** REQUIRED ACTION **
Find the line with "potato [558,632,599,677] ->" in the entries below. Repeat it, every following line, and the line with "yellow hard hat [654,509,755,586]", exactly and with nothing added.

** DATASET EXTRACT **
......

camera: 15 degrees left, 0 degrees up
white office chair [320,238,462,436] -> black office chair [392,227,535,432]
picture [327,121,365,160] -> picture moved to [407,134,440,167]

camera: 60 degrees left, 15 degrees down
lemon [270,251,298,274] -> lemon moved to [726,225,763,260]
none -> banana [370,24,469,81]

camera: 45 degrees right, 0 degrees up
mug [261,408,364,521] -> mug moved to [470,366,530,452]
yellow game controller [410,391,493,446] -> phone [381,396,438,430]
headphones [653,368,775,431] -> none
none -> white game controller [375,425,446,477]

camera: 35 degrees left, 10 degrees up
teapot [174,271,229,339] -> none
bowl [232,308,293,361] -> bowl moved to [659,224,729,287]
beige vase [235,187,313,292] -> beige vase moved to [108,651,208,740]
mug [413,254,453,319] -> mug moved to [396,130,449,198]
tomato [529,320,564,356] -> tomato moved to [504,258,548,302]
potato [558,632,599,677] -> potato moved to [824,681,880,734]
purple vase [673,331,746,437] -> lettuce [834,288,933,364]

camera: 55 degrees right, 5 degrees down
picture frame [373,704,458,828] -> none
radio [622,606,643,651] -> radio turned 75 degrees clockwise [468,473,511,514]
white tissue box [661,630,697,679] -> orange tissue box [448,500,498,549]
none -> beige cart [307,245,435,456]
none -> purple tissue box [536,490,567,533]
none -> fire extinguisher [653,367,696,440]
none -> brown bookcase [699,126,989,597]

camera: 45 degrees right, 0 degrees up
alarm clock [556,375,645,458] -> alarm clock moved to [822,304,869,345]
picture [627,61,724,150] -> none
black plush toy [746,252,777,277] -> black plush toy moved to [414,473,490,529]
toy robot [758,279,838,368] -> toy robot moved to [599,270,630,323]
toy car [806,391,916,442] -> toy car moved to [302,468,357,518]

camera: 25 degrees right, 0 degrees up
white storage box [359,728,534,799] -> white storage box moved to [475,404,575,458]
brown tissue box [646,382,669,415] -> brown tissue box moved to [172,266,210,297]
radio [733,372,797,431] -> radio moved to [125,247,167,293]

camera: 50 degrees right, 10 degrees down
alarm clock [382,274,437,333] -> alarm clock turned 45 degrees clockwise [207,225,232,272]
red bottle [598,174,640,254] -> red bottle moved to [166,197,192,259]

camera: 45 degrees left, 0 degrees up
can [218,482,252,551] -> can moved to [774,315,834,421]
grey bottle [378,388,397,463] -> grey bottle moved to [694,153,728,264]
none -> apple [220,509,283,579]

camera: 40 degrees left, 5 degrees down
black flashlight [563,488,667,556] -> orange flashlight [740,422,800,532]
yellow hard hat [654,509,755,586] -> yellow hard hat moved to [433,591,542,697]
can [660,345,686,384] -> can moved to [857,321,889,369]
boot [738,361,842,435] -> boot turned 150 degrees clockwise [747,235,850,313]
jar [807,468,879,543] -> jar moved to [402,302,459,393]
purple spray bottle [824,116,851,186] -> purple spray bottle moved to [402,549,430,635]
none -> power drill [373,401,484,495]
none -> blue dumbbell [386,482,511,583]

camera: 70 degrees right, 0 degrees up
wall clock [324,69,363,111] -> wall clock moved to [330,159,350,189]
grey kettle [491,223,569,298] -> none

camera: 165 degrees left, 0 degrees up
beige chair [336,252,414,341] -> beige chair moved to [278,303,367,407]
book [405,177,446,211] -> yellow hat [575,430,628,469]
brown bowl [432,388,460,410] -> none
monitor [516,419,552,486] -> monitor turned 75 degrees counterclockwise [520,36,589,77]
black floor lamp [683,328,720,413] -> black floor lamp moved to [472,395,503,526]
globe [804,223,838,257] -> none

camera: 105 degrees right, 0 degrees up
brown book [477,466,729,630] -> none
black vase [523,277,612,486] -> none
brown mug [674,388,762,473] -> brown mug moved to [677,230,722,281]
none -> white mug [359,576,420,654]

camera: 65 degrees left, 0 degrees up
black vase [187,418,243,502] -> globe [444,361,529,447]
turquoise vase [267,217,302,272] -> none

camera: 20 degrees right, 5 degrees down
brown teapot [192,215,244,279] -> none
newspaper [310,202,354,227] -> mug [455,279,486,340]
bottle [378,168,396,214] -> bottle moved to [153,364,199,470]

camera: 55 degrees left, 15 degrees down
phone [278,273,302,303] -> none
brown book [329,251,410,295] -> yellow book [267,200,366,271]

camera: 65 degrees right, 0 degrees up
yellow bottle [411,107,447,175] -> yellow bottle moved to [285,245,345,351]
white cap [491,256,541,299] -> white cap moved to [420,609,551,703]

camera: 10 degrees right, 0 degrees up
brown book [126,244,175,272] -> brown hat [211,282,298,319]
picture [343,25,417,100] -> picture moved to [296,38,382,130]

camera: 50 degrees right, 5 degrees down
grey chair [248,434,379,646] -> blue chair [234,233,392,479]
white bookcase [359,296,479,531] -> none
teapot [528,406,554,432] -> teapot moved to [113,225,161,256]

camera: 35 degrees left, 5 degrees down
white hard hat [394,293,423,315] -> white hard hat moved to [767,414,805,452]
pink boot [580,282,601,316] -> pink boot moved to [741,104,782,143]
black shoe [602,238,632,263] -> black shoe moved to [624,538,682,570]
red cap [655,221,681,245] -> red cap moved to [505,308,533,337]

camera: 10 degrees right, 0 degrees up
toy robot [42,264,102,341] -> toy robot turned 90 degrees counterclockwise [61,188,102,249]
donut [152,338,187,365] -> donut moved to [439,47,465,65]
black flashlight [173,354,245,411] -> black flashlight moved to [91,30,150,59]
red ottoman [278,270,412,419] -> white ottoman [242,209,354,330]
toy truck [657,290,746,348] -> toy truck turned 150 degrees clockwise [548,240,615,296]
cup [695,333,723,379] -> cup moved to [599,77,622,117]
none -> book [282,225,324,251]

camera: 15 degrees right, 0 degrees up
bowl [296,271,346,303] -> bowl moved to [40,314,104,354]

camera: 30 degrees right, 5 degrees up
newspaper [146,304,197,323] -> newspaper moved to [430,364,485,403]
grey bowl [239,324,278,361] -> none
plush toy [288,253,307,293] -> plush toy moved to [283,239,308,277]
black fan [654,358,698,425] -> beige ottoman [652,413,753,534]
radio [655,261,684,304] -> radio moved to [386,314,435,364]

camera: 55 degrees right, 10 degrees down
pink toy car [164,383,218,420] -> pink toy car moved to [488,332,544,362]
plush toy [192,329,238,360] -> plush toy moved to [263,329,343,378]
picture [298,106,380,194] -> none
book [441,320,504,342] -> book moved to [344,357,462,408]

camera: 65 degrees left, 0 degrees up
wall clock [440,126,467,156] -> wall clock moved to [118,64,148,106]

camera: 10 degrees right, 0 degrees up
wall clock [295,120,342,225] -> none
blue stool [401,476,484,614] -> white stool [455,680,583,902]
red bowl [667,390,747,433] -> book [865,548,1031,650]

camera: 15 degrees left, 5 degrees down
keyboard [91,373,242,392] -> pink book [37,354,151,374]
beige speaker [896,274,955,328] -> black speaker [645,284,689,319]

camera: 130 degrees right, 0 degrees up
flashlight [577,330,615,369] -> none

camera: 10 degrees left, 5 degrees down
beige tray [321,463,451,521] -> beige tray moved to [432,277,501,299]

......

** TASK OUTPUT **
potato [558,632,599,677] -> potato moved to [824,681,880,734]
purple vase [673,331,746,437] -> lettuce [834,288,933,364]

camera: 55 degrees right, 5 degrees down
picture frame [373,704,458,828] -> none
radio [622,606,643,651] -> radio turned 75 degrees clockwise [468,473,511,514]
white tissue box [661,630,697,679] -> orange tissue box [448,500,498,549]
none -> beige cart [307,245,435,456]
none -> purple tissue box [536,490,567,533]
none -> fire extinguisher [653,367,696,440]
none -> brown bookcase [699,126,989,597]

camera: 45 degrees right, 0 degrees up
alarm clock [556,375,645,458] -> alarm clock moved to [822,304,869,345]
picture [627,61,724,150] -> none
black plush toy [746,252,777,277] -> black plush toy moved to [414,473,490,529]
toy robot [758,279,838,368] -> toy robot moved to [599,270,630,323]
toy car [806,391,916,442] -> toy car moved to [302,468,357,518]

camera: 25 degrees right, 0 degrees up
white storage box [359,728,534,799] -> white storage box moved to [475,404,575,458]
brown tissue box [646,382,669,415] -> brown tissue box moved to [172,266,210,297]
radio [733,372,797,431] -> radio moved to [125,247,167,293]

camera: 50 degrees right, 10 degrees down
alarm clock [382,274,437,333] -> alarm clock turned 45 degrees clockwise [207,225,232,272]
red bottle [598,174,640,254] -> red bottle moved to [166,197,192,259]

camera: 45 degrees left, 0 degrees up
can [218,482,252,551] -> can moved to [774,315,834,421]
grey bottle [378,388,397,463] -> grey bottle moved to [694,153,728,264]
none -> apple [220,509,283,579]

camera: 40 degrees left, 5 degrees down
black flashlight [563,488,667,556] -> orange flashlight [740,422,800,532]
yellow hard hat [654,509,755,586] -> yellow hard hat moved to [433,591,542,697]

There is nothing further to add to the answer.